Growth in the construction sector, meanwhile, was almost flat - logging just a 0.2 per cent uptick from 2015's 3.9 per cent. It was weighed down by sluggish private sector activity.
Services, which makes up two-thirds of the economy, expanded 1 per cent in 2016, also moderating from 3.2 per cent growth a year earlier.
MTI said the global economy is expected to pick up this year - in particular, the United States and Asean are likely to see stronger growth, even as China's economy continues to slow.
However, significant risks remain.
First, political risks and economic uncertainties have risen.
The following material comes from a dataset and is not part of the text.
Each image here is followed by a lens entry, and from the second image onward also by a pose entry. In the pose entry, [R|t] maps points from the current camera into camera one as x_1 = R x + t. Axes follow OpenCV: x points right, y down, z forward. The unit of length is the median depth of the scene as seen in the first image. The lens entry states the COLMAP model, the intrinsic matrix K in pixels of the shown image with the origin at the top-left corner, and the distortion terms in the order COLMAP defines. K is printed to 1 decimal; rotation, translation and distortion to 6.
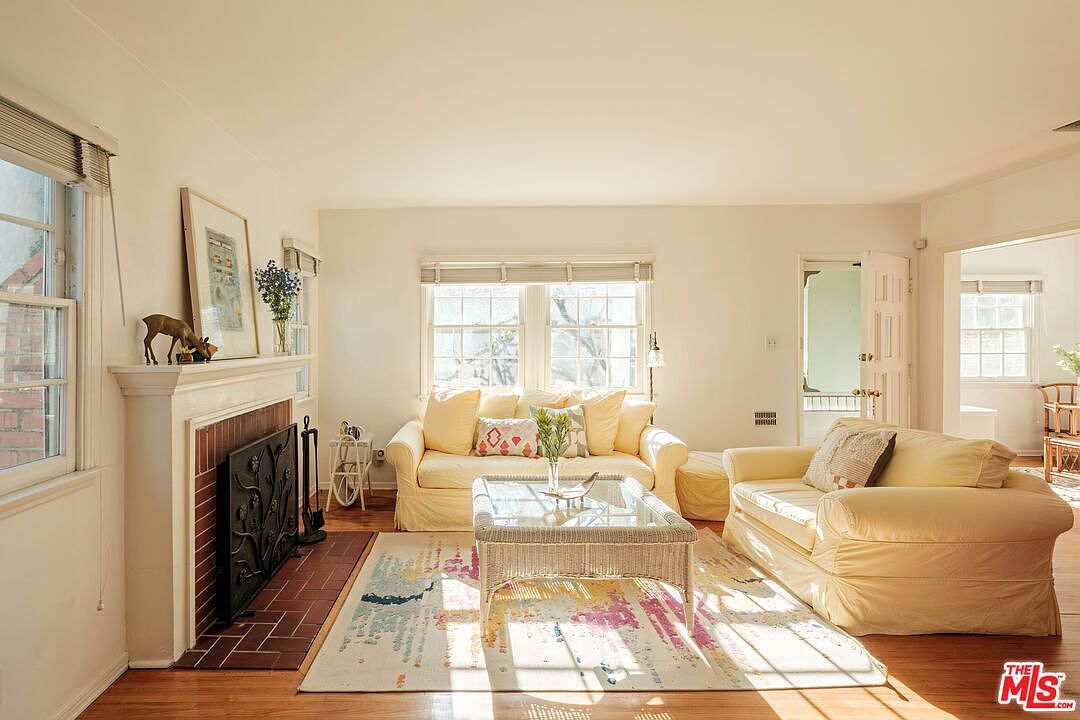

For instance, even as Britain negotiates Brexit, upcoming elections in other euro zone economies may lead to further uncertainties over the future of the European Union.
There are also signs of mounting anti-globalisation sentiment, which could translate into greater protectionism and weigh on world trade.
Next, tighter monetary conditions in China could lead to a pullback in credit growth and investment spending, posing further drags to growth.
Against this backdrop, Singapore's externally-oriented sectors are expected to support growth this year, MTI said. In particular, the pick-up in manufacturing which started in 2016 is likely to continue, supported by a recovery in global demand for semiconductors and related equipment.
However, other sectors will continue to face challenges - such as the marine and offshore, retail and food services sectors.